Exercise –
The answer must be the full data, restated word for word, with no pictures in it.

Raw data –
BEGIN

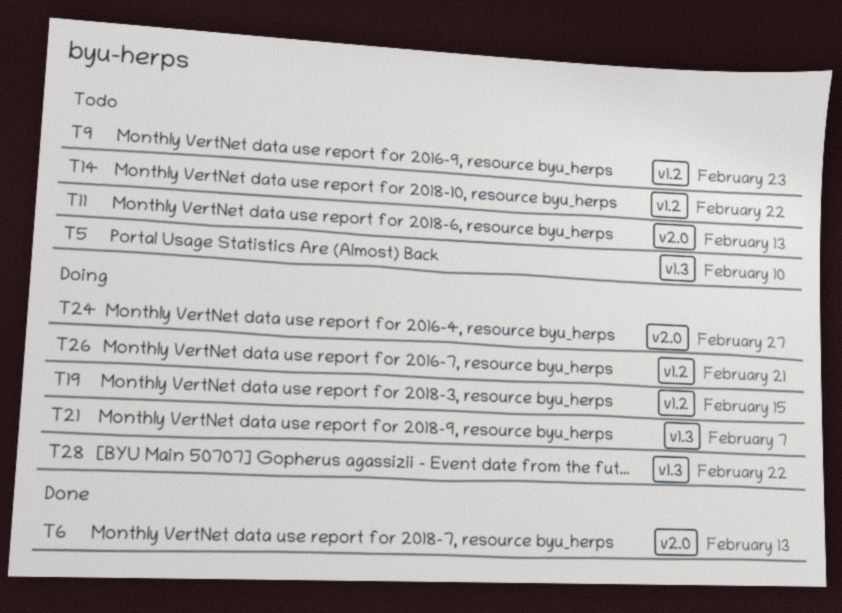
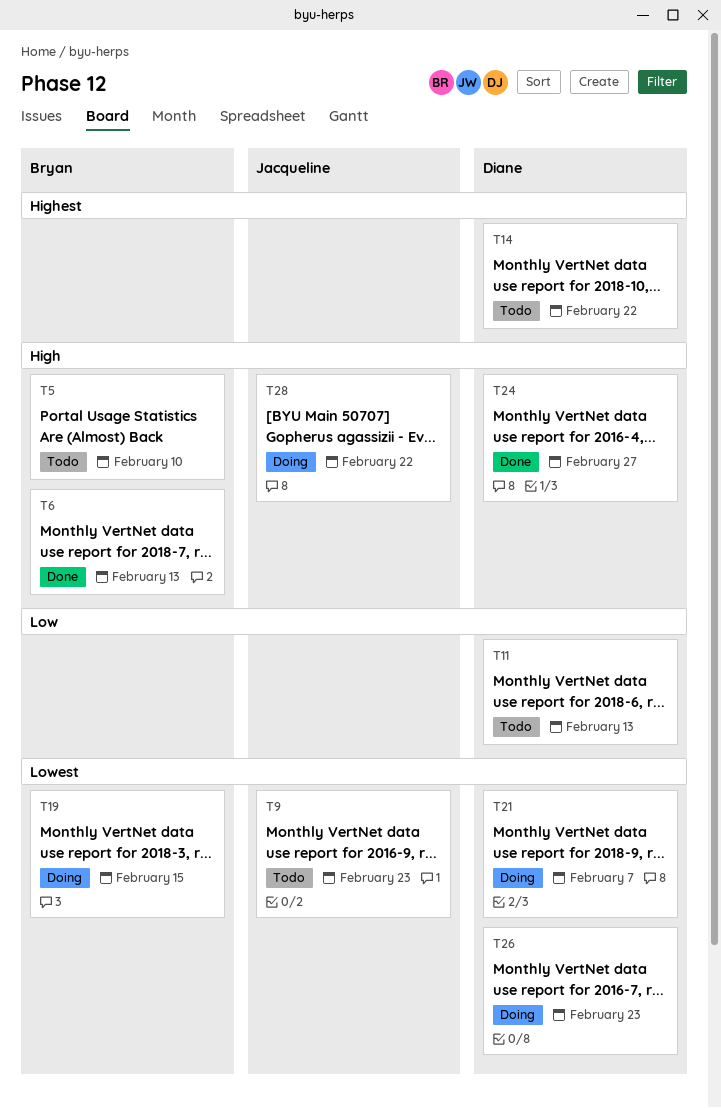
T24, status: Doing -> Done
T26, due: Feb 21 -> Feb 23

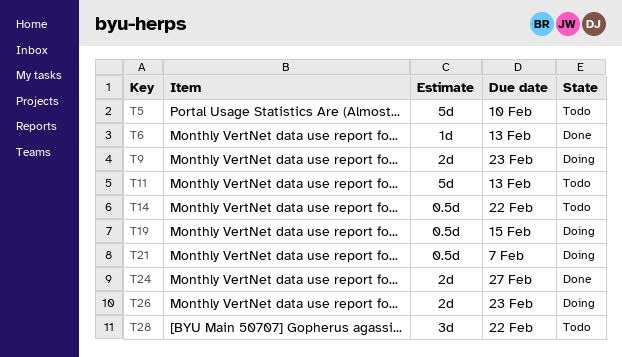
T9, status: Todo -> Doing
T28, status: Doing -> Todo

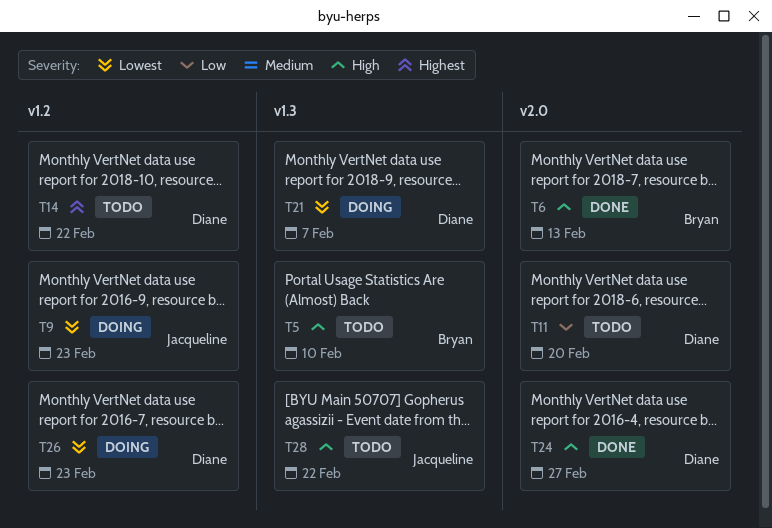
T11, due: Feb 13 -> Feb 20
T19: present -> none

END

Reply to the exercise –
T24, status: Doing -> Done
T26, due: Feb 21 -> Feb 23

T9, status: Todo -> Doing
T28, status: Doing -> Todo

T11, due: Feb 13 -> Feb 20
T19: present -> none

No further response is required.